2. I have figured out a better daily schedule, but it includes me getting up at 5am.  Umm.  I’m not getting ahead on that plan, so I re-revised it and now I’m getting up at 5:30 and doing the aforementioned exercising in the comfort of my own room. Whee!  I’m also writing a bit more, not fiction yet, but daily stuff and a little poetry that’s rattling around in my brain lately.  Also taking care of the kids and trying to make life more sane.

3. I’m doing a Bible study off the YouVersion app and answering its questions.
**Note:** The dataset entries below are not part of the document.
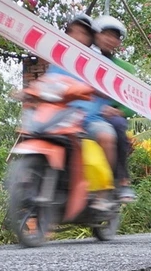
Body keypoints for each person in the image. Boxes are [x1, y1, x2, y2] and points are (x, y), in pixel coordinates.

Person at [26, 13, 117, 175]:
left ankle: (106, 190)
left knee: (107, 137)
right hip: (60, 115)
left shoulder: (101, 63)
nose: (78, 36)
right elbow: (48, 82)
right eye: (74, 31)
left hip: (89, 119)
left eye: (83, 33)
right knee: (32, 129)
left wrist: (100, 95)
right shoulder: (60, 59)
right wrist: (32, 90)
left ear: (91, 38)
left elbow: (110, 90)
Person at [92, 15, 137, 203]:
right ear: (95, 35)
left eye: (115, 36)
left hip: (110, 115)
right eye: (106, 34)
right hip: (84, 110)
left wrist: (118, 111)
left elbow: (132, 99)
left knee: (118, 126)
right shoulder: (83, 59)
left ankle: (122, 181)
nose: (110, 39)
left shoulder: (125, 68)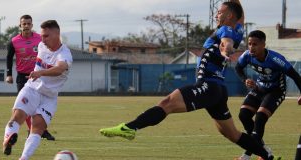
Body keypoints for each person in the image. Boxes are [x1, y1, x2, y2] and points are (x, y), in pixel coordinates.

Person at [100, 1, 280, 160]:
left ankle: (130, 128)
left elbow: (226, 41)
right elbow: (239, 15)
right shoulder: (238, 29)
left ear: (229, 15)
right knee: (232, 134)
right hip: (217, 90)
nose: (216, 14)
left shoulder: (225, 30)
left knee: (167, 103)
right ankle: (267, 156)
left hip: (208, 86)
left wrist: (226, 49)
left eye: (219, 11)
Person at [2, 20, 73, 160]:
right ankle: (7, 140)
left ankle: (23, 158)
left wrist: (41, 73)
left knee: (38, 128)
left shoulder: (65, 54)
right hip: (32, 89)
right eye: (42, 35)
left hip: (49, 97)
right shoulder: (41, 45)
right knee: (17, 116)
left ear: (56, 34)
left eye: (46, 36)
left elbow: (59, 69)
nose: (42, 39)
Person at [234, 30, 301, 160]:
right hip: (260, 88)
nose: (251, 47)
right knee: (244, 115)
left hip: (276, 91)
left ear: (263, 44)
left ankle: (246, 156)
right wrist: (244, 79)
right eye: (249, 44)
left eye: (255, 44)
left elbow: (295, 75)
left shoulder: (275, 59)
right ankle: (265, 151)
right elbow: (238, 68)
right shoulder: (247, 55)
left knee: (260, 118)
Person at [6, 14, 55, 141]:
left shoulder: (40, 38)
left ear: (32, 25)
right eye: (24, 24)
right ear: (20, 26)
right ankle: (36, 131)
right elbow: (9, 58)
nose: (26, 26)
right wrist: (8, 74)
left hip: (38, 76)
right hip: (22, 77)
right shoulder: (14, 41)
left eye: (29, 23)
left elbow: (50, 51)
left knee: (40, 105)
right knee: (24, 105)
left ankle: (41, 130)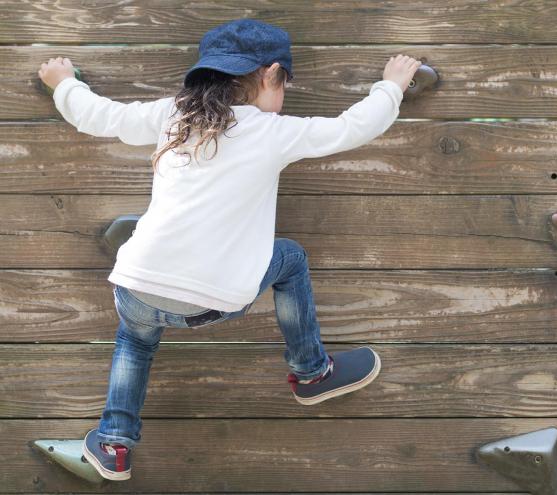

Not as good as going to one with other people, but way better for scheduling.  For real people, I’m going to a weekly book study on Raising Resilient Children (that’s the authors website).  It’s a really good book and has challenged me to respond better to my children.

A good book about child rearing.  Go, read it!  :)

4. Today I’m booking our trip to the UK for June.  Thursday night Nick and I are discussing our hotel options and more detailed itinerary.  Whee! (Two goals for the price of one?)

5.  I downloaded the My Fitness Pal app for the iPhone, since the SparkPeople app cost a ridiculous amount of money for the update (it used to be free).  So now I have two fitness pals (one a very skinny lady indeed and one person who I don’t remember at the moment) and I can track my food weirdnesses.  Whee!

See, we're eating healthier already!  :)
See, we’re eating healthier already! 🙂

6. There is never going to be a #6.

7.  Scaling back on the internet, I figured out how to add people to my acquaintances list on Facebook, so they practically never show up.  It even suggested people.  Some of them I didn’t acquantintize.  Yeah, not a word.  Whatever.  Also, set all my newsreader subscriptions to Mark All Read so I’m not tempted to try to catch up and so am just starting over.  I may dump some, we shall see.  I also set my FB notifications to archive immediately so I’m not having to see them all the time.